Authored by grimar on Mar 22 2018, 3:42 AM.

Details

Summary

LLD currently fills the last page of each executable segment with
trap instructions. It seems to be not enough, see PR36853.

Patch changes logic to fill the all paddings within a segment.
So that any zero areas which exist because of alignment
paddings are also covered.

Diff Detail

Event Timeline

grimar created this revision.Mar 22 2018, 3:42 AM
ruiu added a comment.Mar 22 2018, 1:24 PM

This change is a bit worrisome from the performance point of view because it significantly increases the number of bytes we write to mmap'ed file. I believe this is still fine because writing bytes to contiguous memory is extremely fast and the size of the executable part of an executable is relatively small compared to the size of an entire executable, but we need to verify that first.

ruiu added a comment.Mar 22 2018, 2:07 PM

When I tried this patch against an internal program of size 2 GiB, the overhead almost 2% (i.e. the link time is 2% longer than before), which is I think not negligible. We need a better way of filling executable segments with trap instructions.
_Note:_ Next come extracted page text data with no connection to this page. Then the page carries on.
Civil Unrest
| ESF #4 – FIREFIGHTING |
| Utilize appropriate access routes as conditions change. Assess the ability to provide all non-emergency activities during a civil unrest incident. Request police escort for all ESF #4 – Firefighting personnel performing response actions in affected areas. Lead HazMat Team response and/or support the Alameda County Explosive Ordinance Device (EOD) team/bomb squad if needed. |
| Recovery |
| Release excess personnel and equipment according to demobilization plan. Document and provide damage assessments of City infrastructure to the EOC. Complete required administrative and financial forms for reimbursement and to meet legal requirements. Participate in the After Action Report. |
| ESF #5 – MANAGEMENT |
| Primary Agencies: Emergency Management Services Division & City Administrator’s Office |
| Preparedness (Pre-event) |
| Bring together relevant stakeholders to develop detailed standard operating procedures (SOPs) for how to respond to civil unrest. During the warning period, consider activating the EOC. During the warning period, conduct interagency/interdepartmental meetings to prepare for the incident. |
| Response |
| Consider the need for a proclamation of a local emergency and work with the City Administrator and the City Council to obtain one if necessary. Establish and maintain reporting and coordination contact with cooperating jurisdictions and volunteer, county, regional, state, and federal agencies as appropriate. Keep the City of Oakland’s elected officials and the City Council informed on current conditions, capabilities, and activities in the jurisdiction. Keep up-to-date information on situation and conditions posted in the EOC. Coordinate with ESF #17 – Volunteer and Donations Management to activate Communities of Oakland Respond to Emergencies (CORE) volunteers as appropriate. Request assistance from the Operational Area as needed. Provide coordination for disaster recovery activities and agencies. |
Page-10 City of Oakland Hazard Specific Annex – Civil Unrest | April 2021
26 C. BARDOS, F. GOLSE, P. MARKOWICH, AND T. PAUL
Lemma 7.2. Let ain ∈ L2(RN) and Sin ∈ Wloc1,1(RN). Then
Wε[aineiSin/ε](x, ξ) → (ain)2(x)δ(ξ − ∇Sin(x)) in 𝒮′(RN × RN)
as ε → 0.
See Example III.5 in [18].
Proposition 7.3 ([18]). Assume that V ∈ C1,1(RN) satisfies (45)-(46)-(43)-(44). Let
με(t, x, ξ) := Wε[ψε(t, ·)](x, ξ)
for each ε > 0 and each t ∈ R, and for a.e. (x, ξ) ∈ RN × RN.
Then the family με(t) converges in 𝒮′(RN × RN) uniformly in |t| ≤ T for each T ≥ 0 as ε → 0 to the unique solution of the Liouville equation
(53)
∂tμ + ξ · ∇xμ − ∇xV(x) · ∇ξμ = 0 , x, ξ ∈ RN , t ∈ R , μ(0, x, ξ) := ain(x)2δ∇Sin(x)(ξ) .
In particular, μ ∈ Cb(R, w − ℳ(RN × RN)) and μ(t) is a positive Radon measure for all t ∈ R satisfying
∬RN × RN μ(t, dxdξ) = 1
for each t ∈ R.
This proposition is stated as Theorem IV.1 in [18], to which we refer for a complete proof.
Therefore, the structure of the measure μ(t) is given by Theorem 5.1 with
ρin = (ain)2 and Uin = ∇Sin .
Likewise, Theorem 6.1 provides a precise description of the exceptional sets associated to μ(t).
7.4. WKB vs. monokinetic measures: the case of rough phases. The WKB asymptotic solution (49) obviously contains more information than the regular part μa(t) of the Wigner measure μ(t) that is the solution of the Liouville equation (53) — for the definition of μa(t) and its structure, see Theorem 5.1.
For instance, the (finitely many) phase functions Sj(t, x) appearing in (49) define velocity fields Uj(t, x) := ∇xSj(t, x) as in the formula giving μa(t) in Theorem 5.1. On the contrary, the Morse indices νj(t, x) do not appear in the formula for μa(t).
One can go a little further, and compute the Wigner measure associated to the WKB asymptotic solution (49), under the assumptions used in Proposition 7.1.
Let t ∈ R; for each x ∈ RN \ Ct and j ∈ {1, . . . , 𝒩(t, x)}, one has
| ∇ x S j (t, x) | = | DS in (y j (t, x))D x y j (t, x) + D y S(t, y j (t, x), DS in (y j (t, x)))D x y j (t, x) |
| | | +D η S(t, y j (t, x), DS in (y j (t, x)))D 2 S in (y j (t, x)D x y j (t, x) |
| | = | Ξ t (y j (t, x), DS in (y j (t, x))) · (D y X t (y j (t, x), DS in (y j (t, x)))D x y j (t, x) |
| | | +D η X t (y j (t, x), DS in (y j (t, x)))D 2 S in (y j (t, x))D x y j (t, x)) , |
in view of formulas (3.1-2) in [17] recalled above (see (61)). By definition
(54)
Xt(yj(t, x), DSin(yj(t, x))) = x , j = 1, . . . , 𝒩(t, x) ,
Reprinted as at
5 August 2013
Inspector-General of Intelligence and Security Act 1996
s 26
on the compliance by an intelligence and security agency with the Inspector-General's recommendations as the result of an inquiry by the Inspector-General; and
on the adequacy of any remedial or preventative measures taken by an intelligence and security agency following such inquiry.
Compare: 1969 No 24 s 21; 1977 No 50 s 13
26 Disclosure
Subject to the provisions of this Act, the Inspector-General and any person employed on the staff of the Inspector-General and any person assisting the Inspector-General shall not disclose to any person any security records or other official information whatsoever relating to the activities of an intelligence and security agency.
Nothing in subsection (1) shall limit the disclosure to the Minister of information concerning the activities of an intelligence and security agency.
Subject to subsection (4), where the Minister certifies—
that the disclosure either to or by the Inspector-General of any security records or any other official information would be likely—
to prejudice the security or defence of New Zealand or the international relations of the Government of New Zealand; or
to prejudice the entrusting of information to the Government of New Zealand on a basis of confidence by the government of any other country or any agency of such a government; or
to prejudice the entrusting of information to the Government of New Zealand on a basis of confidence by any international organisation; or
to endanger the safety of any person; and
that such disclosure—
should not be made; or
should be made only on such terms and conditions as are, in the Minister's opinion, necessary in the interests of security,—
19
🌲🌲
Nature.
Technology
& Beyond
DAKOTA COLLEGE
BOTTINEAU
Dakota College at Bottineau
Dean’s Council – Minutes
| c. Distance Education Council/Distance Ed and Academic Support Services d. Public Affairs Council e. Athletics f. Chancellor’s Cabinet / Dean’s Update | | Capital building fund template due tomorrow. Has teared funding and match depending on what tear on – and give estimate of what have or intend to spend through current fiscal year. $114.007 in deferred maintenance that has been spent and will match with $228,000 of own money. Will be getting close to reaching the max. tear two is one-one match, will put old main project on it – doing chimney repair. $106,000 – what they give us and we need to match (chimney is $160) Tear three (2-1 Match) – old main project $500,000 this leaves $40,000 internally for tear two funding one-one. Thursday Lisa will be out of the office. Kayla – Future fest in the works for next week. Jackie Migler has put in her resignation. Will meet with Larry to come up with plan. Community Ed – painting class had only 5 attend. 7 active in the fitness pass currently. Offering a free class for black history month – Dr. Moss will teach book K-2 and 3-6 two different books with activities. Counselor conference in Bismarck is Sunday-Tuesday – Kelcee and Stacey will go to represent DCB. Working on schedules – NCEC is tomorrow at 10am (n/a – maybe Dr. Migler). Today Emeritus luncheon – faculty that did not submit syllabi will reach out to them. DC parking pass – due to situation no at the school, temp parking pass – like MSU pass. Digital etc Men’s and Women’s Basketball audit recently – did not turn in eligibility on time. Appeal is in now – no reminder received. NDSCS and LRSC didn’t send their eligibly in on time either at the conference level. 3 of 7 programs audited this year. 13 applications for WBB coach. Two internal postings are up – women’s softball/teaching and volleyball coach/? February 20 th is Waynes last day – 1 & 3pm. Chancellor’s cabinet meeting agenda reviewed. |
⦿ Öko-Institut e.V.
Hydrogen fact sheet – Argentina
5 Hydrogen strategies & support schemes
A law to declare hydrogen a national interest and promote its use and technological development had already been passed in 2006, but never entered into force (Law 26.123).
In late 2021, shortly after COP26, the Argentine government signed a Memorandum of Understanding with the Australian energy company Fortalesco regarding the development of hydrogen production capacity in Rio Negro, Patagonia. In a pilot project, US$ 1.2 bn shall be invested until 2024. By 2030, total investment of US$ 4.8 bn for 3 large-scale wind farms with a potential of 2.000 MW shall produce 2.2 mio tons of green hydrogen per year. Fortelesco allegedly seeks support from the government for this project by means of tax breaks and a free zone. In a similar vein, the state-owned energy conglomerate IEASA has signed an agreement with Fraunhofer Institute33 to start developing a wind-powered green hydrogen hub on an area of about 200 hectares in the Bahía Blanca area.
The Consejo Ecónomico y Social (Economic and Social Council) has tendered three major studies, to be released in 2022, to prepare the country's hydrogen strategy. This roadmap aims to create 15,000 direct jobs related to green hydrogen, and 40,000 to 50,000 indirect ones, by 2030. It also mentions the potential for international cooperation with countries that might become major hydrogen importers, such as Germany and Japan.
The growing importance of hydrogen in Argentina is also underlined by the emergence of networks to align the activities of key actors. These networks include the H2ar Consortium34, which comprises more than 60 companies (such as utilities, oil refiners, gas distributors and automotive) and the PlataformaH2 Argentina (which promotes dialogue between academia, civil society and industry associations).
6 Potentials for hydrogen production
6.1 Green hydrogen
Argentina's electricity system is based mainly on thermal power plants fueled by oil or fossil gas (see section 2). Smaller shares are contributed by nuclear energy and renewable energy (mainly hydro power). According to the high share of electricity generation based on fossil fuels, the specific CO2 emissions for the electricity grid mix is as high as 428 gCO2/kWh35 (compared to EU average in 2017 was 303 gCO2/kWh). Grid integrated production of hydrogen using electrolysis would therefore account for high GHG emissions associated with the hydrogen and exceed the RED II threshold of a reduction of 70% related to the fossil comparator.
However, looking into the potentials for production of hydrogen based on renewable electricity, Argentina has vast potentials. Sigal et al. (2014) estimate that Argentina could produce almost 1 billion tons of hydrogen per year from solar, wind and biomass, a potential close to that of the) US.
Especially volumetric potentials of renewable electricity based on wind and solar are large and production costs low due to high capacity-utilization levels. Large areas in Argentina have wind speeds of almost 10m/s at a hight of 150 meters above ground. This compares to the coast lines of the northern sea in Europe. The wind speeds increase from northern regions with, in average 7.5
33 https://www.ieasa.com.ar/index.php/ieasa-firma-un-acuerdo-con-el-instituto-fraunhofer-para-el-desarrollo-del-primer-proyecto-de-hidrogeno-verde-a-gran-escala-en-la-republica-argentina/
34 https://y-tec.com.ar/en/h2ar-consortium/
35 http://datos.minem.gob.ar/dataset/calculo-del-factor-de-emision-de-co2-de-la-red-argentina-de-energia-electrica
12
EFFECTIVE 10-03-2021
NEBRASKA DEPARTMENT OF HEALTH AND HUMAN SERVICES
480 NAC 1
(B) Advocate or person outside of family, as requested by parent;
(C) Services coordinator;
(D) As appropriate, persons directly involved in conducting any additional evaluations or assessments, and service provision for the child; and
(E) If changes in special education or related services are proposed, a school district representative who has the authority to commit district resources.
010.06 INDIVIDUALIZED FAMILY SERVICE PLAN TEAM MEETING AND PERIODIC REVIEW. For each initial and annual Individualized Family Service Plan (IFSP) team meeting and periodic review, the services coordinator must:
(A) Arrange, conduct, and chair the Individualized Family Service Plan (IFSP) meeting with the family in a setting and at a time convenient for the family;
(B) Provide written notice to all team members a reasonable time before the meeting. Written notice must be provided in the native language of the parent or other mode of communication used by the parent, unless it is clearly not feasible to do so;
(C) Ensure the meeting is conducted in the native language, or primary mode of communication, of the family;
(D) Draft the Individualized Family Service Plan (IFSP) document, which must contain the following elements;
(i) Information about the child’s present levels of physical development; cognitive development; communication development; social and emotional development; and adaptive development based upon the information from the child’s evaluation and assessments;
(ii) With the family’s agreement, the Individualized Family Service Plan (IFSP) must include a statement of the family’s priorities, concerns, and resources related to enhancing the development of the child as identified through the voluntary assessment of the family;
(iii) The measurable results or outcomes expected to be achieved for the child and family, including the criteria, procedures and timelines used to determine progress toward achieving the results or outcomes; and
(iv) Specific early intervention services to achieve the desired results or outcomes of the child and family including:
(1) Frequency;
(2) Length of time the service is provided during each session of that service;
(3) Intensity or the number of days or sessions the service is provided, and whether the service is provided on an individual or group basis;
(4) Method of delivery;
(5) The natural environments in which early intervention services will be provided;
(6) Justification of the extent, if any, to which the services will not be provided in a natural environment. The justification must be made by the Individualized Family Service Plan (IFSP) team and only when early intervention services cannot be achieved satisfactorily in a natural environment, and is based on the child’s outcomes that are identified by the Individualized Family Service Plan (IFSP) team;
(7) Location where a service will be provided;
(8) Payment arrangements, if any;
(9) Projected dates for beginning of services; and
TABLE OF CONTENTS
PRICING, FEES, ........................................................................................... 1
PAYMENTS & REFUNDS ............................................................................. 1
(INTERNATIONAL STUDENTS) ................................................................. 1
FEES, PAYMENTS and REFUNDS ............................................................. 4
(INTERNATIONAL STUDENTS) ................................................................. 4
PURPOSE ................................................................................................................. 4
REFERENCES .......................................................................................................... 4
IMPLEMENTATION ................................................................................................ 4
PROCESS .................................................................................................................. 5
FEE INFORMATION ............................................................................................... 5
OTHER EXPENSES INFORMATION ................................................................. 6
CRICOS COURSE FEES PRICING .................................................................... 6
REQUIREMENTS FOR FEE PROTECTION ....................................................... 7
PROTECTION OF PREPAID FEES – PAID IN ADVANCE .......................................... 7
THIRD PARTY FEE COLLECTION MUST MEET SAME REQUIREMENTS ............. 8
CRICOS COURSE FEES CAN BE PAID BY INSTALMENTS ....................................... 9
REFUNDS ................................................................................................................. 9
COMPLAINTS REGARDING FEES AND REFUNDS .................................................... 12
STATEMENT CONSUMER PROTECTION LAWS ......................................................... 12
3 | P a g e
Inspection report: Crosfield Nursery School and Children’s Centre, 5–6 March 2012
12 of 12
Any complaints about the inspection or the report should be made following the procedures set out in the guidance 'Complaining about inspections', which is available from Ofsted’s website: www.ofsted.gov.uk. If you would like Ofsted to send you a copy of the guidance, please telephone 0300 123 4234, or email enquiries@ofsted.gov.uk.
When I tried this patch against an internal program of size 2 GiB, the overhead almost 2% (i.e. the link time is 2% longer than before), which is I think not negligible. We need a better way of filling executable segments with trap instructions.

Thanks for the information. Indeed I did not expect 2% slowdown. I'll try to implement and benchmark a different approach.

grimar updated this revision to Diff 139588.Mar 23 2018, 6:49 AM
grimar edited the summary of this revision. (Show Details)
  • Reimplemented.
grimar updated this revision to Diff 139589.Mar 23 2018, 6:54 AM
  • Included forgotten test case.
ruiu added inline comments.Mar 23 2018, 11:20 AM
ELF/Arch/X86.cpp
445 ↗(On Diff #139589)

These instructions won't change, so let's just append 0xcc instructions at end of each array, instead of using memset.

grimar updated this revision to Diff 139710.Mar 24 2018, 7:02 AM
  • Addressed review comment.
ruiu added inline comments.Mar 26 2018, 1:43 PM
ELF/Arch/X86.cpp
446 ↗(On Diff #139710)

Please remove ; .align 48 because that doesn't really explain what this code does. (Also we want to align it not to 48 but 16).

466 ↗(On Diff #139710)

Ditto

ELF/Arch/X86_64.cpp
503–504 ↗(On Diff #139710)

Do this

0xcc, 0xcc, ... // int3
0xcc, 0xcc, ... // int3

so that the comments are aligned vertically.

552 ↗(On Diff #139710)

Ditto

grimar added inline comments.Mar 28 2018, 10:23 AM
ELF/Arch/X86.cpp
446 ↗(On Diff #139710)

Actually, we want to align to PltHeaderSize I think, which is 48 here. Because if you align 32 to 16, you'll get
32 instead of 48 and that would not work.

grimar abandoned this revision.Mar 28 2018, 10:24 AM

Abandoning in favour of D44943

ruiu added inline comments.Mar 28 2018, 10:30 AM
ELF/Arch/X86.cpp
446 ↗(On Diff #139710)

That's wrong. ".align 48" doesn't mean that the size of this thingy is 48 byte. It just says that the thin that follows this thing is aligned to 48 bytes. So that comment is wrong.

ruiu added a comment.Mar 28 2018, 2:57 PM

You shouldn't have dropped this patch because mine doesn't include the code to add 0xcc to end of each PLT entry. We still need that for PLT entries that's larger than one page.

espindola added inline comments.Mar 28 2018, 7:40 PM
ELF/Writer.cpp
2195

Why not static?

2212

I wonder if we could write this as we write the sections.

You shouldn't have dropped this patch because mine doesn't include the code to add 0xcc to end of each PLT entry. We still need that for PLT entries that's larger than one page.

I think we have D44682 for PLT entries posted earlier than this one on review and it do all necessary job for PLT entries + has the test case.

grimar added inline comments.Mar 29 2018, 1:32 AM
ELF/Arch/X86.cpp
446 ↗(On Diff #139710)

Ok, seems I overthinking the meaning of "0xcc, 0xcc, 0xcc, 0xcc, 0xcc, 0xcc, 0xcc, // 19: int3; .align 16" above then,
thanks for the explanation.